The constructor checks for valid input parameters and stores them as instance variables.

subsample_leaves

Description

This method subsamples the leaves of a CassiopeiaTree to those within a region of interest and returns a tree pruned to contain lineages relevant to only leaves in the sample (the “induced subtree” on the sample).

Inputs

NameTypeDescription
treeCassiopeiaTreeThe CassiopeiaTree for which to subsample leaves.
keep_singular_root_edgeOptional[bool]Whether or not to collapse the single edge leading from the root in the subsample, if it exists. Defaults to True.
collapse_duplicatesboolWhether or not to collapse duplicated character states, so that only unique character states are present in each ambiguous state.

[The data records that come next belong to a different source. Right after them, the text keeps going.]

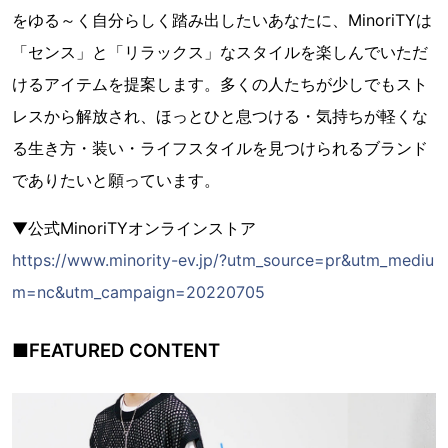
をゆる～く自分らしく踏み出したいあなたに、MinoriTYは
「センス」と「リラックス」なスタイルを楽しんでいただ
けるアイテムを提案します。多くの人たちが少しでもスト
レスから解放され、ほっとひと息つける・気持ちが軽くな
る生き方・装い・ライフスタイルを見つけられるブランド
でありたいと願っています。
▼公式MinoriTYオンラインストア
https://www.minority-ev.jp/?utm_source=pr&utm_mediu
m=nc&utm_campaign=20220705
■FEATURED CONTENT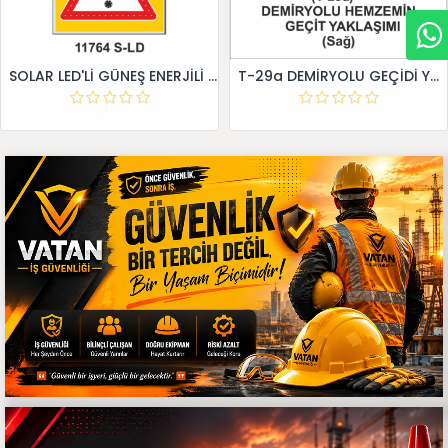
SOLAR LED'Lİ GÜNEŞ ENERJİLİ LEVHA
T-29a DEMİRYOLU GEÇİDİ YAKLAŞIM LEVHALARI (Sağ)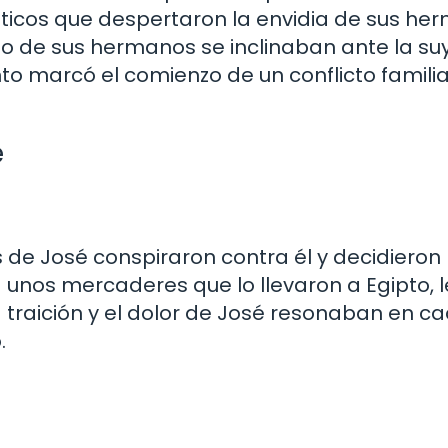
icos que despertaron la envidia de sus he
igo de sus hermanos se inclinaban ante la suy
ento marcó el comienzo de un conflicto famili
é
 de José conspiraron contra él y decidieron
unos mercaderes que lo llevaron a Egipto, l
a traición y el dolor de José resonaban en c
.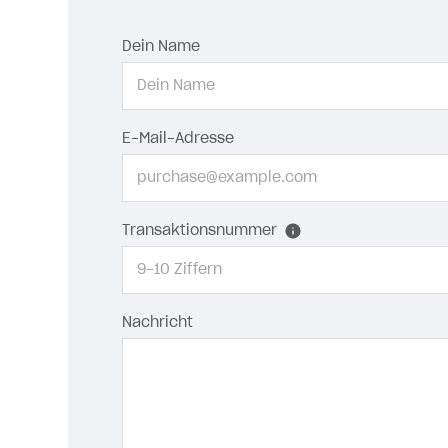
Dein Name
E-Mail-Adresse
Transaktionsnummer
Nachricht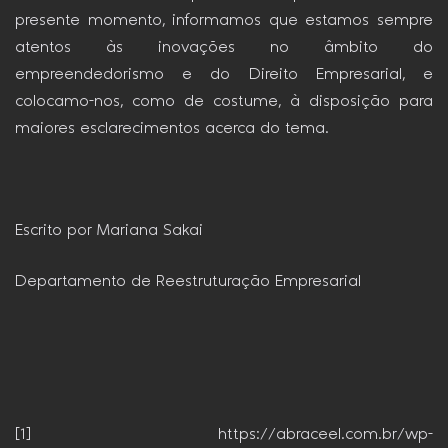
presente momento, informamos que estamos sempre
atentos às inovações no âmbito do
empreendedorismo e do Direito Empresarial, e
colocamo-nos, como de costume, à disposição para
maiores esclarecimentos acerca do tema.
Escrito por Mariana Sakai
Departamento de Reestruturação Empresarial
[1] https://abraceel.com.br/wp-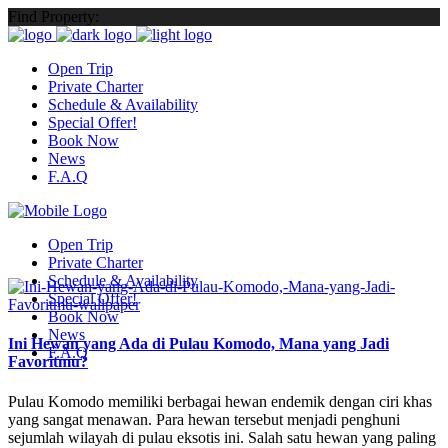
Find Property:
Open Trip
Private Charter
Schedule & Availability
Special Offer!
Book Now
News
F.A.Q
Open Trip
Private Charter
Schedule & Availability
Special Offer!
Book Now
News
Ini Hewan yang Ada di Pulau Komodo, Mana yang Jadi
F.A.Q
Favoritmu?
Pulau Komodo memiliki berbagai hewan endemik dengan ciri khas
yang sangat menawan. Para hewan tersebut menjadi penghuni
sejumlah wilayah di pulau eksotis ini. Salah satu hewan yang paling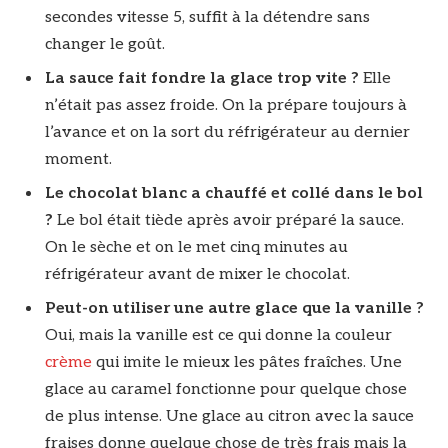
secondes vitesse 5, suffit à la détendre sans
changer le goût.
La sauce fait fondre la glace trop vite ?
Elle
n’était pas assez froide. On la prépare toujours à
l’avance et on la sort du réfrigérateur au dernier
moment.
Le chocolat blanc a chauffé et collé dans le bol
?
Le bol était tiède après avoir préparé la sauce.
On le sèche et on le met cinq minutes au
réfrigérateur avant de mixer le chocolat.
Peut-on utiliser une autre glace que la vanille ?
Oui, mais la vanille est ce qui donne la couleur
crème
qui imite le mieux les pâtes fraîches. Une
glace au caramel fonctionne pour quelque chose
de plus intense. Une glace au citron avec la sauce
fraises donne quelque chose de très frais mais la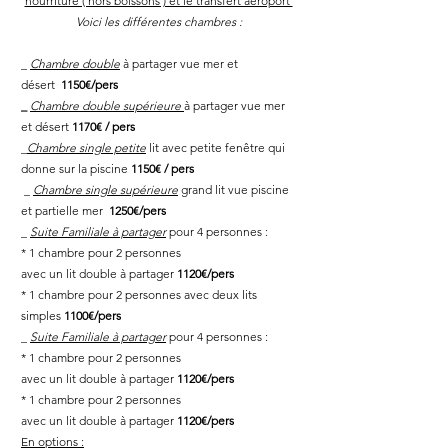
nourriture ( hors boissons ) et le transfert aéroport
Voici les différentes chambres :
_
Chambre double
à partager vue mer et
désert
1150
€/pers
_
Chambre double supérieure
à partager vue mer
et désert
1170€ / pers
_
Chambre single petite
lit avec petite fenêtre qui
donne sur la piscine
1150€ / pers
_
Chambre single supérieure
grand lit vue piscine
et partielle mer
1250
€/pers
_
Suite Familiale à partager
pour 4 personnes :
* 1 chambre pour 2 personnes
avec un lit double à partager
1120€/pers
* 1 chambre pour 2 personnes avec deux lits
simples
1100€/pers
_
Suite Familiale à partager
pour 4 personnes :
* 1 chambre pour 2 personnes
avec un lit double à partager
1120€/pers
* 1 chambre pour 2 personnes
avec un lit double à partager
1120€/pers
En options :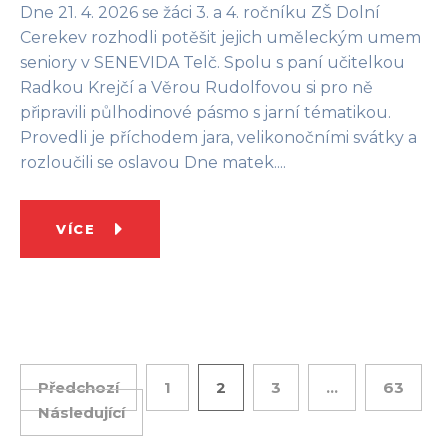
Dne 21. 4. 2026 se žáci 3. a 4. ročníku ZŠ Dolní
Cerekev rozhodli potěšit jejich uměleckým umem
seniory v SENEVIDA Telč. Spolu s paní učitelkou
Radkou Krejčí a Věrou Rudolfovou si pro ně
připravili půlhodinové pásmo s jarní tématikou.
Provedli je příchodem jara, velikonočními svátky a
rozloučili se oslavou Dne matek....
VÍCE
Předchozí
1
2
3
…
63
Následující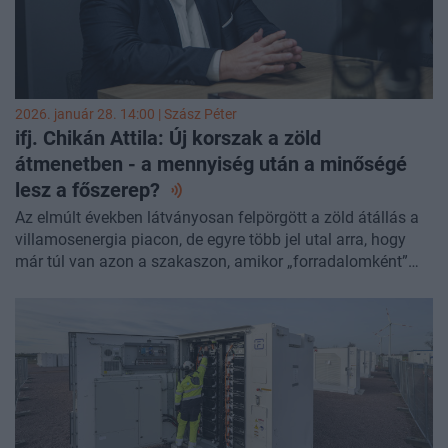
2026. január 28. 14:00 |
Szász Péter
ifj. Chikán Attila: Új korszak a zöld
átmenetben - a mennyiség után a minőségé
lesz a
főszerep?
Az elmúlt években látványosan felpörgött a zöld átállás a
villamosenergia piacon, de egyre több jel utal arra, hogy
már túl van azon a szakaszon, amikor „forradalomként”
lehet jellemezni a fejlődését. A megújulók tömeges
megjelenése új egyensúlyi helyzeteket teremtett: átalakult
az árképzés, több kihívással szembesül a
rendszerirányítás, és egyre élesebben vetődik fel a
hatékonyság, az optimalizálás és az energiatárolás
szerepe. Miközben a kapacitásbővítés továbbra is
napirenden van, egyre fontosabb kérdés, hol vannak ennek
a valódi határai, és hogyan lehet adatvezérelt módon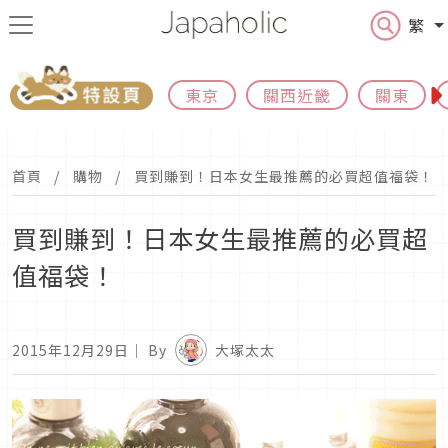
繁
東京
關西近畿
關東
首頁
購物
買到賺到！日本女生最推薦的必買超值福袋！
買到賺到！日本女生最推薦的必買超
值福袋！
2015年12月29日
｜ By
大塚太太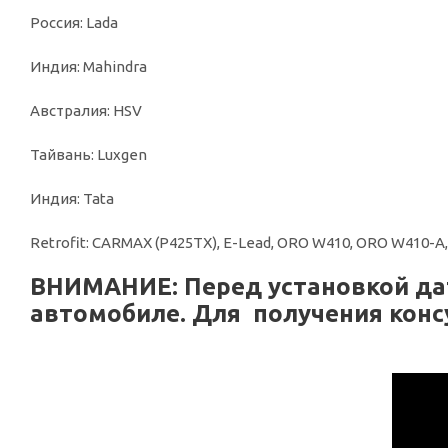
Россия: Lada
Индия: Mahindra
Австралия: HSV
Тайвань: Luxgen
Индия: Tata
Retrofit: CARMAX (P425TX), E-Lead, ORO W410, ORO W410
ВНИМАНИЕ: Перед установкой дат
автомобиле. Для получения конс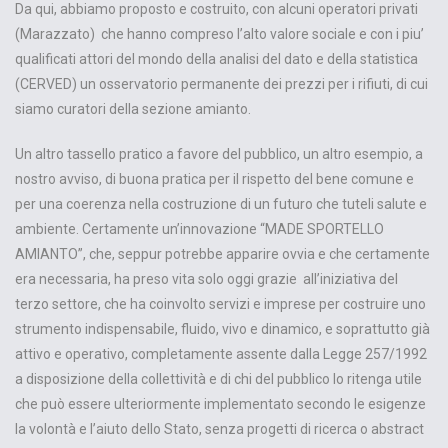
Da qui, abbiamo proposto e costruito, con alcuni operatori privati
(Marazzato) che hanno compreso l’alto valore sociale e con i piu’
qualificati attori del mondo della analisi del dato e della statistica
(CERVED) un osservatorio permanente dei prezzi per i rifiuti, di cui
siamo curatori della sezione amianto.
Un altro tassello pratico a favore del pubblico, un altro esempio, a
nostro avviso, di buona pratica per il rispetto del bene comune e
per una coerenza nella costruzione di un futuro che tuteli salute e
ambiente. Certamente un’innovazione “MADE SPORTELLO
AMIANTO”, che, seppur potrebbe apparire ovvia e che certamente
era necessaria, ha preso vita solo oggi grazie all’iniziativa del
terzo settore, che ha coinvolto servizi e imprese per costruire uno
strumento indispensabile, fluido, vivo e dinamico, e soprattutto già
attivo e operativo, completamente assente dalla Legge 257/1992
a disposizione della collettività e di chi del pubblico lo ritenga utile
che può essere ulteriormente implementato secondo le esigenze
la volontà e l’aiuto dello Stato, senza progetti di ricerca o abstract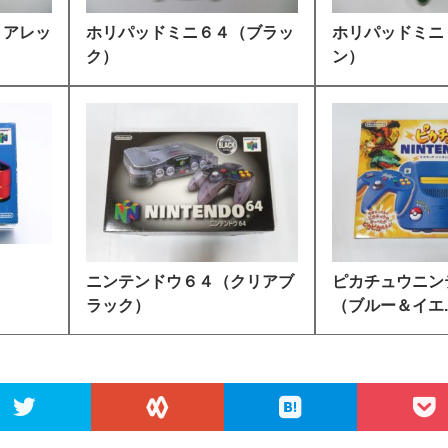
リアレッ
ホリパッドミニ６４（ブラッ
ホリパッドミニ
ク）
ン）
Ｄ
ニンテンドウ６４（クリアブ
ピカチュウニン
ラック）
（ブルー＆イエ..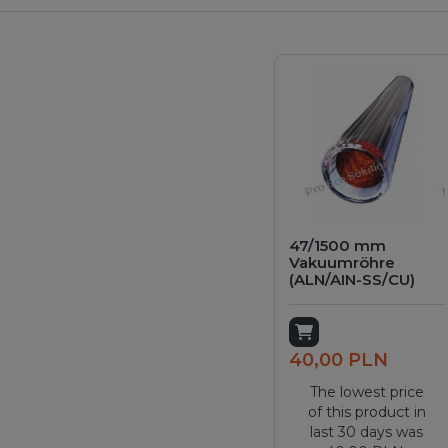
47/1500 mm
Vakuumröhre
(ALN/AIN-SS/CU)
Add to cart
40,00 PLN
The lowest price
of this product in
last 30 days was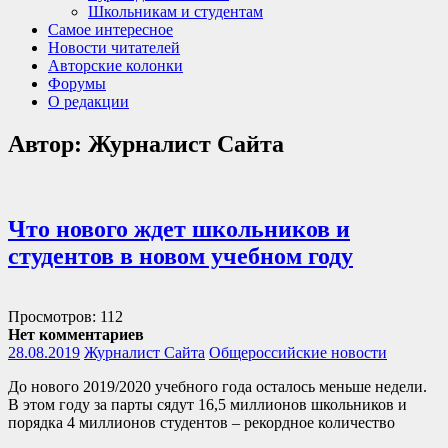
Школьникам и студентам
Самое интересное
Новости читателей
Авторские колонки
Форумы
О редакции
Автор:
Журналист Сайта
Что нового ждет школьников и
студентов в новом учебном году
Просмотров: 112
Нет комментариев
28.08.2019
Журналист Сайта
Общероссийские новости
До нового 2019/2020 учебного года осталось меньше недели.
В этом году за парты сядут 16,5 миллионов школьников и
порядка 4 миллионов студентов – рекордное количество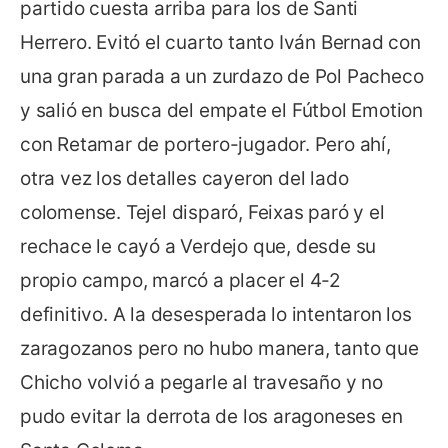
partido cuesta arriba para los de Santi
Herrero. Evitó el cuarto tanto Iván Bernad con
una gran parada a un zurdazo de Pol Pacheco
y salió en busca del empate el Fútbol Emotion
con Retamar de portero-jugador. Pero ahí,
otra vez los detalles cayeron del lado
colomense. Tejel disparó, Feixas paró y el
rechace le cayó a Verdejo que, desde su
propio campo, marcó a placer el 4-2
definitivo. A la desesperada lo intentaron los
zaragozanos pero no hubo manera, tanto que
Chicho volvió a pegarle al travesaño y no
pudo evitar la derrota de los aragoneses en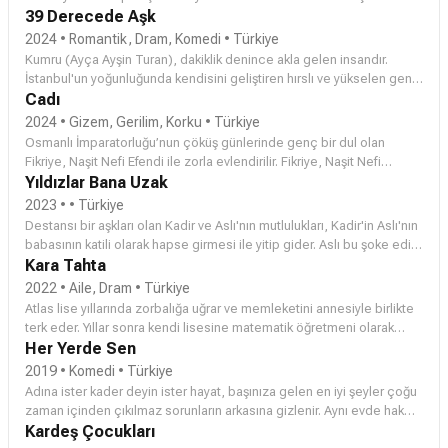
Film, kendini kırk yıldır insanlardan soyutlamış ve Karadeniz’de tek
39 Derecede Aşk
başına yaşayarak hayatını süren altmışlı yaşlarındaki Marife’yi (
Hatice
2024 • Romantik, Dram, Komedi • Türkiye
Aslan
) odağına alıyor. Marife'yi bu yalnızlığa hapseden, gençliğinde
Kumru (
Ayça Ayşin Turan
), dakiklik denince akla gelen insandır.
yaşadığı büyük aşk ve hayal kırıklığı gözler önüne seriliyor.
İstanbul'un yoğunluğunda kendisini geliştiren hırslı ve yükselen genç
bir avukattır. Fatih (
Cadı
Furkan Andıç
) ise İzmir'de sakin bir hayat
sürmektedir. Kumru bir anda kendini İzmir'de bulduğunda ya
2024 • Gizem, Gerilim, Korku • Türkiye
kariyerini zirveye çıkaracak ya da yerle bir edecek bir boşanma
Osmanlı İmparatorluğu’nun çöküş günlerinde genç bir dul olan
davasını alır. Burada yolu Fatih ile kesişecektir.
Fikriye, Naşit Nefi Efendi ile zorla evlendirilir. Fikriye, Naşit Nefi
Efendi ve yaşadığı köşk hakkındaki cadı söylentilerinin ardındaki
Yıldızlar Bana Uzak
gizemi çözmeye çalışırken başına gerilim dolu olaylar gelir. Film,
2023 • • Türkiye
Hüseyin Rahmi Gürpınar’ın aynı isimli romanından uyarlandı.
Destansı bir aşkları olan Kadir ve Aslı'nın mutlulukları, Kadir'in Aslı'nın
babasının katili olarak hapse girmesi ile yitip gider. Aslı bu şoke edici
olayın etkisiyle sarsılırken Kadir masumiyetini ispatlamayı kafasına
Kara Tahta
koyar. Hapishanede kendisine yol gösteren Yahya ile el ele verip ona
2022 • Aile, Dram • Türkiye
bu oyunu oynayan Varnalı ailesinden intikam alacaktır.
Atlas lise yıllarında zorbalığa uğrar ve memleketini annesiyle birlikte
terk eder. Yıllar sonra kendi lisesine matematik öğretmeni olarak
atanır...
Her Yerde Sen
2019 • Komedi • Türkiye
Adına ister kader deyin ister hayat, başınıza gelen en iyi şeyler çoğu
zaman içinden çıkılmaz sorunların arkasına gizlenir. Aynı evde hak
iddia eden ve keçi gibi inatçı olan Demir (Furkan Andıç) ile Selin
Kardeş Çocukları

Defaults to True.

Outputs

NameTypeDescription
subsampled_treeCassiopeiaTreeA new CassiopeiaTree that is the induced subtree on a sample of the leaves in the given tree.

Internal Logic

  1. Check for spatial information: Ensures the tree has spatial information associated with the leaves.
  2. Subset leaves:
    • If bounding_box is provided, keeps leaves within the specified bounding box.
    • If space is provided, keeps leaves within the specified mask.
  3. Determine number of leaves to sample:
    • If ratio is provided, calculates the number of leaves to sample based on the ratio and the number of leaves in the region of interest.
    • If number_of_leaves is provided, uses the specified number.
    • If neither is provided, keeps all leaves in the region of interest.
  4. Sample leaves: Randomly samples the specified number of leaves from the subset of leaves within the region of interest.
  5. Prune lineages: Removes leaves not in the sample and prunes lineages no longer relevant to the sampled leaves.
  6. Merge cells (optional): If merge_cells is True, merges cells within the same pixel in the space, creating a new cell with ambiguous character states.
  7. Collapse unifurcations: Collapses unifurcations in the tree, preserving node times.
  8. Copy and annotate branch lengths and times: Copies branch lengths and times from the original tree to the subsampled tree.

Side Effects

The subsample_leaves method modifies the input CassiopeiaTree object in place if copy is set to False.

Error Handling

The constructor and subsample_leaves method raise LeafSubsamplerError for invalid input parameters or if the tree does not have the required spatial information.

Dependencies

  • numpy: Used for array operations and random sampling.
  • pandas: Used for character matrix manipulation.
  • networkx: Used for tree manipulation.
  • collections: Used for creating a defaultdict.
  • copy: Used for deep copying the tree.
  • warnings: Used for issuing warnings.

Configuration

The SpatialLeafSubsampler class is configured using the parameters passed to its constructor.

Logging

The code does not implement any specific logging mechanisms.

API/Interface Reference

The SpatialLeafSubsampler class exposes a single public method, subsample_leaves, which can be used to subsample the leaves of a CassiopeiaTree object.